* _TASK INSTRUCTIONS_:
Please, from the entries below, transcribe exactly the lines that begin at the line with "right hip: (69, 319)" and end at the line with "left eye: (638, 244)", without the pictures.

* _DATA FOR PROCESSING_:
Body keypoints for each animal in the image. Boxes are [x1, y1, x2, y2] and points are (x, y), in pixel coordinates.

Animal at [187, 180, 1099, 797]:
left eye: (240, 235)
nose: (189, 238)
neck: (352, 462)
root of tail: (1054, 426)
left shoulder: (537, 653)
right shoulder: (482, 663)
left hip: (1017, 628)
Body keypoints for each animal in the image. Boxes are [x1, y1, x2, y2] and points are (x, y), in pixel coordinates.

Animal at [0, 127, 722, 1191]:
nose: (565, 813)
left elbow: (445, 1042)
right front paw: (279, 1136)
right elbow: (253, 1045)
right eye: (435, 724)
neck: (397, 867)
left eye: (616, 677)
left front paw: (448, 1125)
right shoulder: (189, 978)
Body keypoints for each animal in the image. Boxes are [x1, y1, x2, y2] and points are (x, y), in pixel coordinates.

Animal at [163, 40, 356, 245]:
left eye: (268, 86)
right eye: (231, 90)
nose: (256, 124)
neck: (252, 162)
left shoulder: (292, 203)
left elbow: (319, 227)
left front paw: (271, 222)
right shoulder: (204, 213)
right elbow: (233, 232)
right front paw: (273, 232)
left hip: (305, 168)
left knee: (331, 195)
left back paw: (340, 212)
==
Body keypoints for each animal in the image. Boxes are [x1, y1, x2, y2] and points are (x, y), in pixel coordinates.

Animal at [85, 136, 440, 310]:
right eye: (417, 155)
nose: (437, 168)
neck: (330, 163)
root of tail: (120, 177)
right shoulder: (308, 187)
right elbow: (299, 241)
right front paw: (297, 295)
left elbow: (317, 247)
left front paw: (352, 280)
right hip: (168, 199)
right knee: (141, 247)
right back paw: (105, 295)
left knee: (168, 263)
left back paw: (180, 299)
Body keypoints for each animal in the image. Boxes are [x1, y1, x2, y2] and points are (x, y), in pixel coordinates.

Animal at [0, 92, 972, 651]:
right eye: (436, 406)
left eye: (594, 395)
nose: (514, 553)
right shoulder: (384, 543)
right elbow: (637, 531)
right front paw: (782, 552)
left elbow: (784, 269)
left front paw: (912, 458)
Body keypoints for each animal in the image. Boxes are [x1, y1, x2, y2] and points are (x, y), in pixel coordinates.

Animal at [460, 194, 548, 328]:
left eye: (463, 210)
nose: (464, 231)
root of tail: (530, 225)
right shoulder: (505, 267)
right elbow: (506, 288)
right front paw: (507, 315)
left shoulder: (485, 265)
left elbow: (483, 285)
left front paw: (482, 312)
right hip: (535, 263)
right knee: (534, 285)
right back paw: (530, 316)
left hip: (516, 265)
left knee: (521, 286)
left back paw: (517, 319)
--
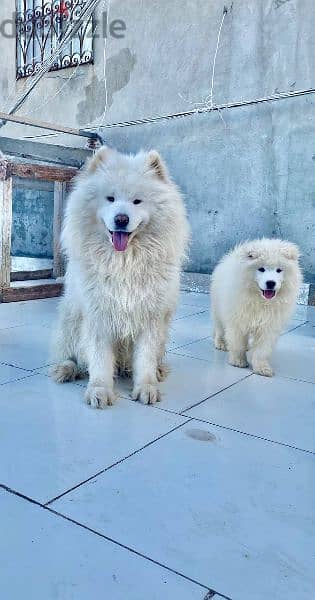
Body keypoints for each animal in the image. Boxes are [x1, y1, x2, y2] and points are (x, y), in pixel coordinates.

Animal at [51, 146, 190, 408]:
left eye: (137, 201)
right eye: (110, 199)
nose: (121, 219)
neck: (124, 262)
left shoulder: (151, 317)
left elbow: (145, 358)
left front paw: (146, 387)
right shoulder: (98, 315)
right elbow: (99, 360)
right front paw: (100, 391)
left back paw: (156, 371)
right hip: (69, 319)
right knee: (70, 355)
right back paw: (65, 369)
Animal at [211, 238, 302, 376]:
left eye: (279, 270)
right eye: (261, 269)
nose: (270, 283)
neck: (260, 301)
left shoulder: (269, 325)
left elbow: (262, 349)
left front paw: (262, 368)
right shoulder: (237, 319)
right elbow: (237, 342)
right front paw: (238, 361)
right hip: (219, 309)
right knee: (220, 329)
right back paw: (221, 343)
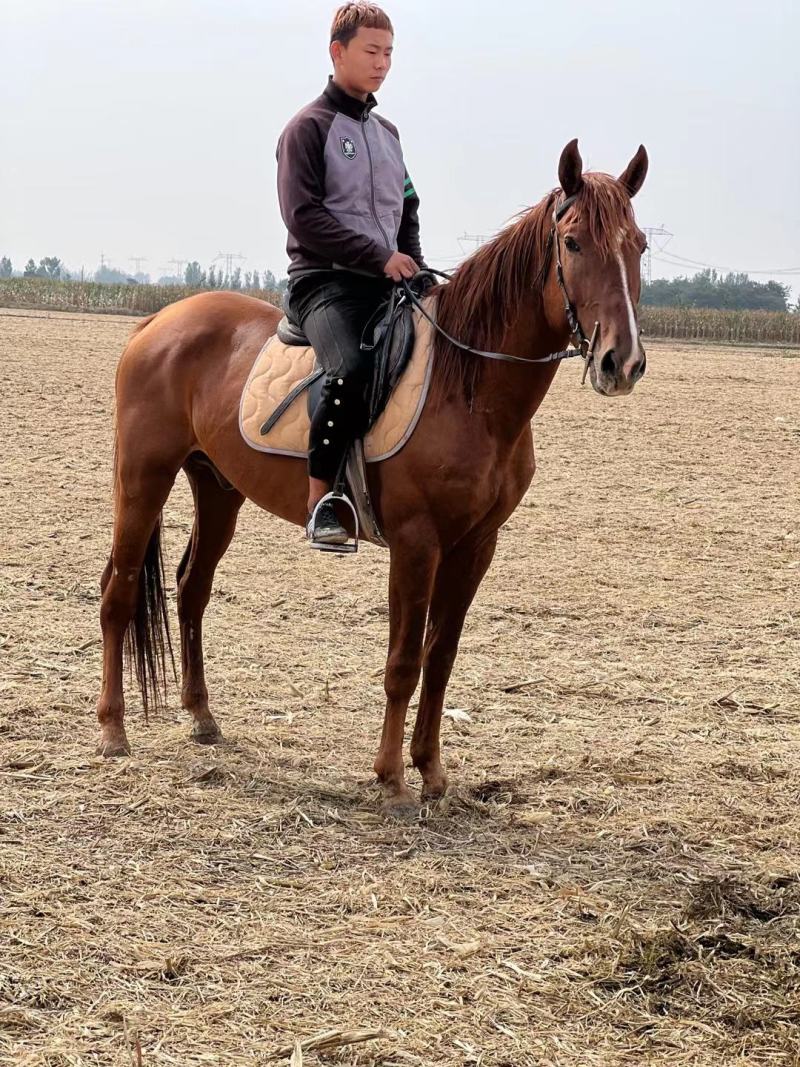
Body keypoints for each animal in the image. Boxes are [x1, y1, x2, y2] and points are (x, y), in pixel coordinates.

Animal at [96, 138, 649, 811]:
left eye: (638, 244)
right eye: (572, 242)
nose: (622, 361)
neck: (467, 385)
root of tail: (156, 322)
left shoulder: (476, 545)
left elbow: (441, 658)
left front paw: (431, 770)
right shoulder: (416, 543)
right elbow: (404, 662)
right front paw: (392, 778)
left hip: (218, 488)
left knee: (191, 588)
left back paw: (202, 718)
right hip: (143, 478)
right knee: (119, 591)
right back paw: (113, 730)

* _ANSWER BOX_:
right hip: (69, 319)
right knee: (70, 355)
right back paw: (65, 369)
Animal at [211, 238, 302, 376]:
left eye: (279, 270)
right eye: (261, 269)
nose: (270, 283)
neck: (260, 301)
left shoulder: (269, 325)
left elbow: (262, 349)
left front paw: (262, 368)
right shoulder: (237, 319)
right elbow: (237, 342)
right front paw: (238, 361)
right hip: (219, 309)
right knee: (220, 329)
right back paw: (221, 343)
Body keypoints for each animal in the image. Boxes are [x1, y1, x2, y2] and points are (x, y), in pixel coordinates.

Animal at [96, 138, 649, 811]:
left eye: (638, 244)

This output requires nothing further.